→ **Required work**
Transcribe, without alteration, the line that includes "The Clerk presented" and each line after it until the records end, omitting all that precede it.

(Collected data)
- Opening Delimiter -

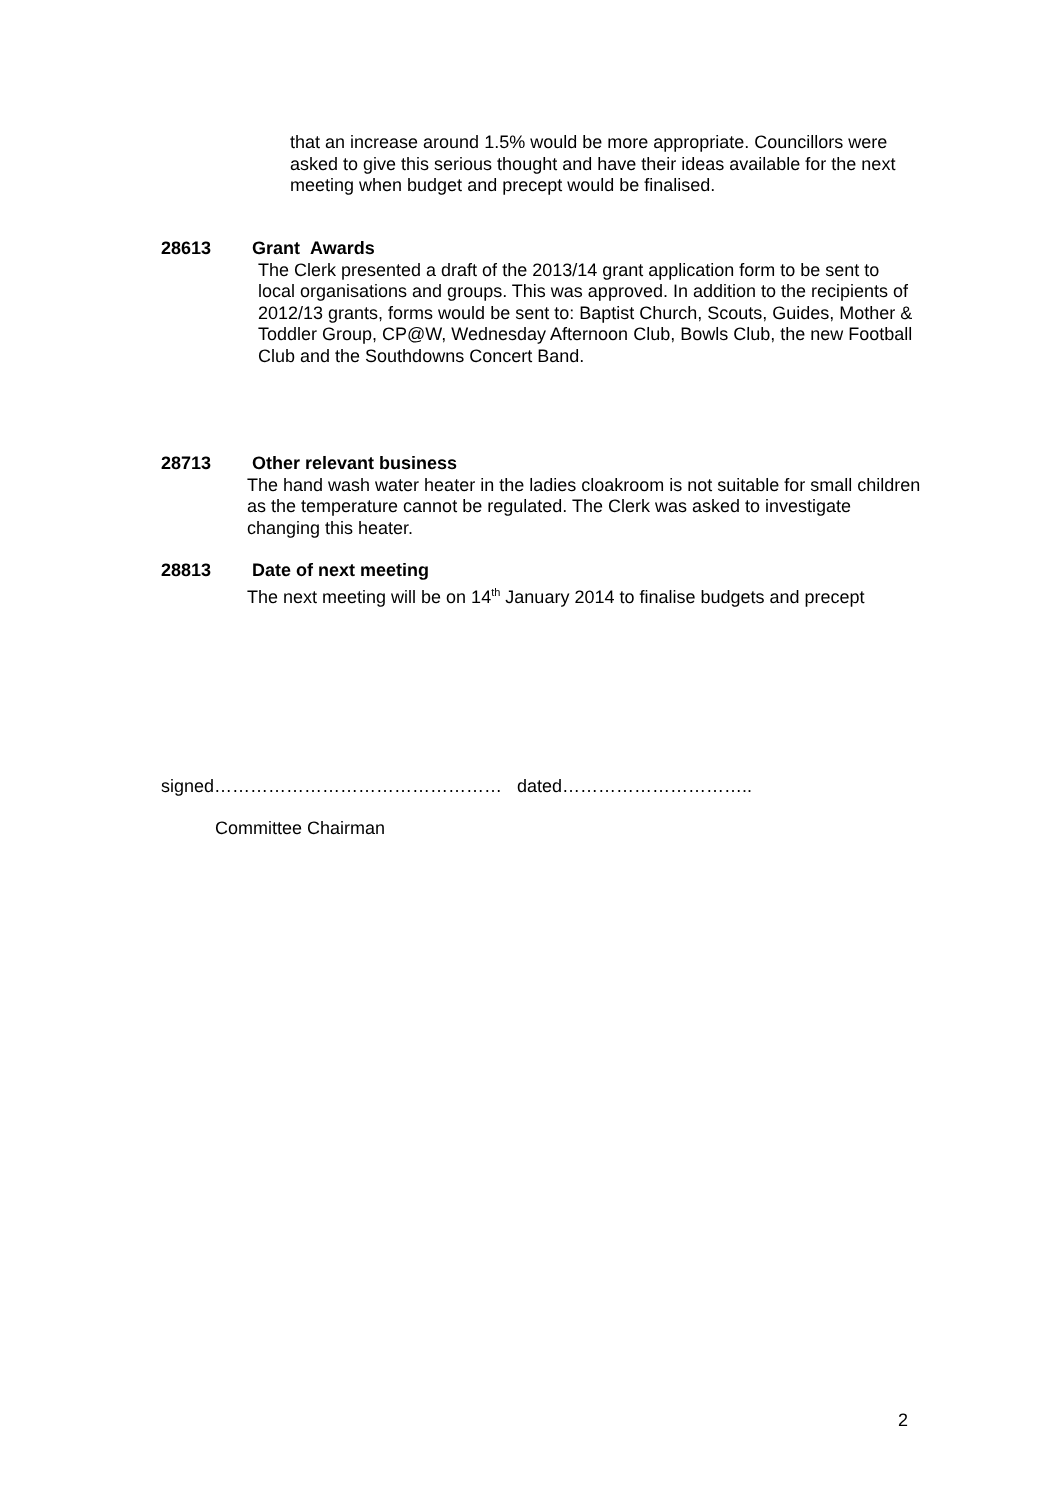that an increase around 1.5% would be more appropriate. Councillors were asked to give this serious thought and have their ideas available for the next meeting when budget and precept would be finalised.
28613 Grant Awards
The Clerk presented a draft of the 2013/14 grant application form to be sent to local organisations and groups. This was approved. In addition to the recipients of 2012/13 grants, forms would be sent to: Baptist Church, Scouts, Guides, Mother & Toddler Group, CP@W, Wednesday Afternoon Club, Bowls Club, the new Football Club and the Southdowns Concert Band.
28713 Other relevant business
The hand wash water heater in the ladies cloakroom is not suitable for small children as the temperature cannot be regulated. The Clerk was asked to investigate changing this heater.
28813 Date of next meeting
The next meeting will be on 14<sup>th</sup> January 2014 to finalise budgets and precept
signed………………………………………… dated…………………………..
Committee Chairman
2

- Closing Delimiter -

→ **Answer**
The Clerk presented a draft of the 2013/14 grant application form to be sent to local organisations and groups. This was approved. In addition to the recipients of 2012/13 grants, forms would be sent to: Baptist Church, Scouts, Guides, Mother & Toddler Group, CP@W, Wednesday Afternoon Club, Bowls Club, the new Football Club and the Southdowns Concert Band.
28713 Other relevant business
The hand wash water heater in the ladies cloakroom is not suitable for small children as the temperature cannot be regulated. The Clerk was asked to investigate changing this heater.
28813 Date of next meeting
The next meeting will be on 14<sup>th</sup> January 2014 to finalise budgets and precept
signed………………………………………… dated…………………………..
Committee Chairman
2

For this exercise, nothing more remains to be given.